Narrowing Gender Gap, Wikipedia Edit-a-Thon Writes 6,500 More Women Into Art History
Artists added to Wikipedia for the first time included Lygia Clark and Hannah Black.
The gender gap just got a little smaller. Thanks to the fourth annual Art+Feminism Wikipedia Edit-a-Thon, over 6,500 women artists have new or expanded Wikipedia entries. Across over 200 events held around the world in March, Women’s History Month, 2,500 participants did their part to fight the Wikipedia gender gap by improving online resources about women artists.
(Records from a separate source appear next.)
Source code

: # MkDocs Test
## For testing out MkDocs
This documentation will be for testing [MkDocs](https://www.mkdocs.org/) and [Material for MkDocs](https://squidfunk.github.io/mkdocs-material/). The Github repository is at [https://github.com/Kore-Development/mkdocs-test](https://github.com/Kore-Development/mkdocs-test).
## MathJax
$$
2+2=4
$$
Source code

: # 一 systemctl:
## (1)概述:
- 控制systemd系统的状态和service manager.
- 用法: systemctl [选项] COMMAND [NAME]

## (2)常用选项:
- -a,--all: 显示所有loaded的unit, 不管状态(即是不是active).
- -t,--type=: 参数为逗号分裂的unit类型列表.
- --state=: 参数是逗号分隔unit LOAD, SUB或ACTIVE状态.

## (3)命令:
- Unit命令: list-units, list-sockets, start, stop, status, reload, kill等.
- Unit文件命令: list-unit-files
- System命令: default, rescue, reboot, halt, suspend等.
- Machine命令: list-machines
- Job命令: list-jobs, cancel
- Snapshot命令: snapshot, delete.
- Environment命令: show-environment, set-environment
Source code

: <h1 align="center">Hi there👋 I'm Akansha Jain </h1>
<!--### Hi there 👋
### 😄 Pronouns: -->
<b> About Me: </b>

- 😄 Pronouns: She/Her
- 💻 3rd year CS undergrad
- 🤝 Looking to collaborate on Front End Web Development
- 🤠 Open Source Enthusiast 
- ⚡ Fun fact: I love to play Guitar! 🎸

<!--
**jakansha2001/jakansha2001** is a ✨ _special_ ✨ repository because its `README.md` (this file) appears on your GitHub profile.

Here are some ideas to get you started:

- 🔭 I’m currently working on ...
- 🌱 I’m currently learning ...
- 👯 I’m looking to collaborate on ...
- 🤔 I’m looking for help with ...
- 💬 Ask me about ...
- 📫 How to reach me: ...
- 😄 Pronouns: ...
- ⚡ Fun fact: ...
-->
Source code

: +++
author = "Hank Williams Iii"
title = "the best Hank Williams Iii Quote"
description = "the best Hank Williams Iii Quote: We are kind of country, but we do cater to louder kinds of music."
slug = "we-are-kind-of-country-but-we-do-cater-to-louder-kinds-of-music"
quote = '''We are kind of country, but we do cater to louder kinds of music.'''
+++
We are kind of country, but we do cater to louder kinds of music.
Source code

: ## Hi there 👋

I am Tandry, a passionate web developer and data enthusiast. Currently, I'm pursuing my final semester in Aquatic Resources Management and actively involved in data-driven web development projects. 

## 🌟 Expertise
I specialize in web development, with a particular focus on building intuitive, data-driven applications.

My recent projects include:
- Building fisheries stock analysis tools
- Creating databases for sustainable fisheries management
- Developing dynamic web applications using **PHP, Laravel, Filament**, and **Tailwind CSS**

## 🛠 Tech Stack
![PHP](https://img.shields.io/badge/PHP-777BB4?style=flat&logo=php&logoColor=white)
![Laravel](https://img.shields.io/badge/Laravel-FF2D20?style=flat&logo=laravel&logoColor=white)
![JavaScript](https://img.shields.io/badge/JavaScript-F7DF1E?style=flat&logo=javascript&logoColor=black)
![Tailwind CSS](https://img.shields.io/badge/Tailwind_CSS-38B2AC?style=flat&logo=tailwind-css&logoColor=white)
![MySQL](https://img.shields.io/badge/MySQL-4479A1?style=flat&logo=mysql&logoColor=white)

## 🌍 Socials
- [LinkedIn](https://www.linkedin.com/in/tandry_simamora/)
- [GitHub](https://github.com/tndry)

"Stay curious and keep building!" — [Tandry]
The edit-a-thon was founded in part to increase female editorship on the site, in response to a 2011 survey that found that that less than 10 percent of contributors were women. According to the event organizers and Art+Feminism, this year’s initiative nearly doubled the impact of the 2016 iteration.
“We were heartened by the response to our call to arms to fight against disinformation and fake news with facts,” said Art+Feminism organizers Siân Evans, Jacqueline Mabey, McKensie Mack, and Michael Mandiberg. “We continue to be inspired by all the dedicated folks who make room in their busy schedules to share skills and improve a collectively held resource like Wikipedia.”
Edit-a-thon events were held at some of the world’s biggest art institutions, including New York’s Museum of Modern Art; the Smithsonian American Art Museum in Washington, DC; and the Uffizi Gallery in Florence. Alternative organizations such as the Open Foundation West Africa in Accra and Transgender Europe in Berlin also took part.
Among the women now represented on Wikipedia for the first time are Brazilian Constructivist Lygia Clark and Hannah Black, one of the loudest voices in the recent Whitney Biennial controversy over Dana Schutz’s painting of the mutilated body of Emmett Till, a young African American boy who was lynched in 1955.
This year’s edit-a-thon also saw Art+Feminism debut its Call to Action Art Commission program, which selects an artist to create a Creative Commons licensed artwork. The inaugural commission, Dangerous Women (Blaze of Glory), by Divya Mehra, features the word “edit” written across a gas can, pointing to the combustible power of expanding women’s presence in Wikipedia.